Human Anatomy at Colby

What’s In Your Pocket?

February 1, 2019 · No Comments

I first heard Scott Fried speak at a freshman wellness seminar two years ago. I remember him clearly—engaging and demanding, passionate and free. His talk was amazing. Every seat in Ostrove was filled, people were sitting on the stairs, standing in the back. But when I heard him speak just two days ago for the second time, I felt something different. There was something about sitting just three rows away from him with only fifteen other people in the room. It didn’t feel like he was putting on a show. It felt like he was talking directly to me. It felt like he had already seen my palm, before I’d even been asked to show it.

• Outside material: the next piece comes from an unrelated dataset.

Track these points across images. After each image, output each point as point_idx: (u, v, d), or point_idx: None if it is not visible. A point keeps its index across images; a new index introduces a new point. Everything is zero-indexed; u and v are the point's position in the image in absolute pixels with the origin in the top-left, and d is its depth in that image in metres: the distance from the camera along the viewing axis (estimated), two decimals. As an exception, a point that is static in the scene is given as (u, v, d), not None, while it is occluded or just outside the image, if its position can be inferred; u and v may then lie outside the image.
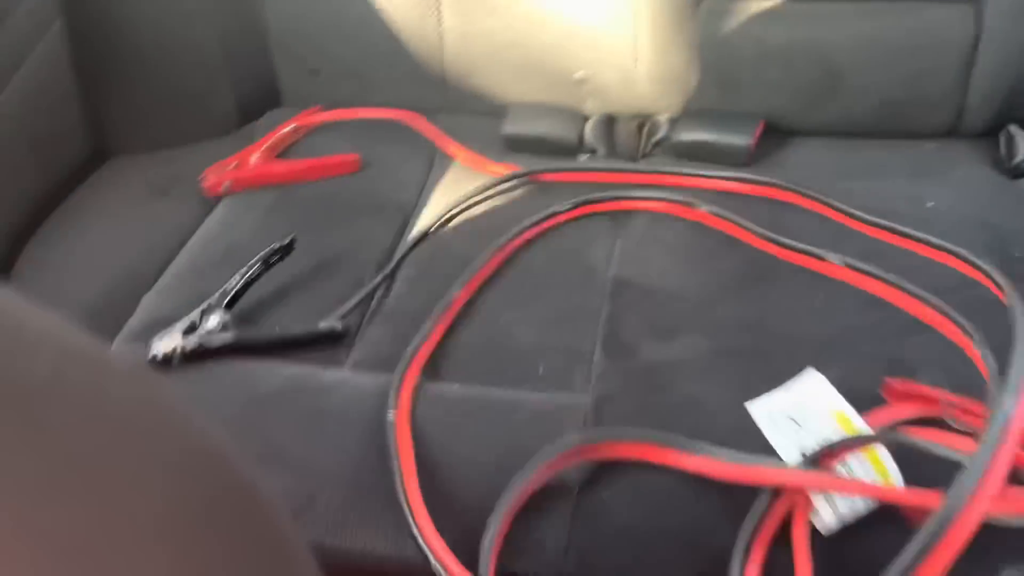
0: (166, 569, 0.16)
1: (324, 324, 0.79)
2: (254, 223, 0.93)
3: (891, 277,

At the end of the talk when Scott asked for questions, I had one. But I wasn’t sure the correct way to phrase it. And I wasn’t sure if he would be offended. And I wasn’t sure if the question undermined the whole point of his talk. So I said nothing. I’m sitting here, still wondering, if he ever contacted the man who gave him HIV, just to let him know exactly how he had changed the course of his life forever. I drew some serious parallels to my experiences with my boyfriend from freshman to sophomore year. He had done terrible, emotionally abusive, and manipulative things to me. Things that have affected my confidence and security in relationships ever since. And while it in no way compares to the gravity of Scott’s situation, I sometimes think about picking up the phone and letting him know just how much damage he had done to me. But would it give me any satisfaction? I’m thinking maybe not.

And when Scott said that it is easy to love those who are easy to love, but it is hardest to love those who are hard to love, including yourself, I was thinking about how hard I have made it to love myself. When Scott asked us to show him who we are with our palm, I thought to myself, how do I make my palm look feeble, damaged, afraid? But I know that I am not feeble. Although the secret in my pocket is that I am afraid, I do not confuse it with the fact that I am timid. I am scared to let someone care about me again and I am scared to be vulnerable. I have someone in my life now who is incredibly supportive and caring, yet, I am so scared to let him in. But I am trying. I am working, each and every day, to believe him when he compliments me, to believe that he will follow (he does) through on plans when we make them, to believe that I did not deserve what I experienced in the past. That lack of self-respect and self-confidence is so deeply ingrained in me that it takes immense conscious effort to not shut down and shut him out.

The secret in the front pocket of my jeans, is that I am scared—scared to let myself feel and scared to let myself go. But my palm—who I am—is neither feeble nor timid. Somewhere in my mind, I know what I have to offer, what my self-worth is. Maybe one day I’ll pick up the phone and let him know all that he has done to me, and how much better off I am without him, and how I have learned to love myself again. But then again, maybe I won’t.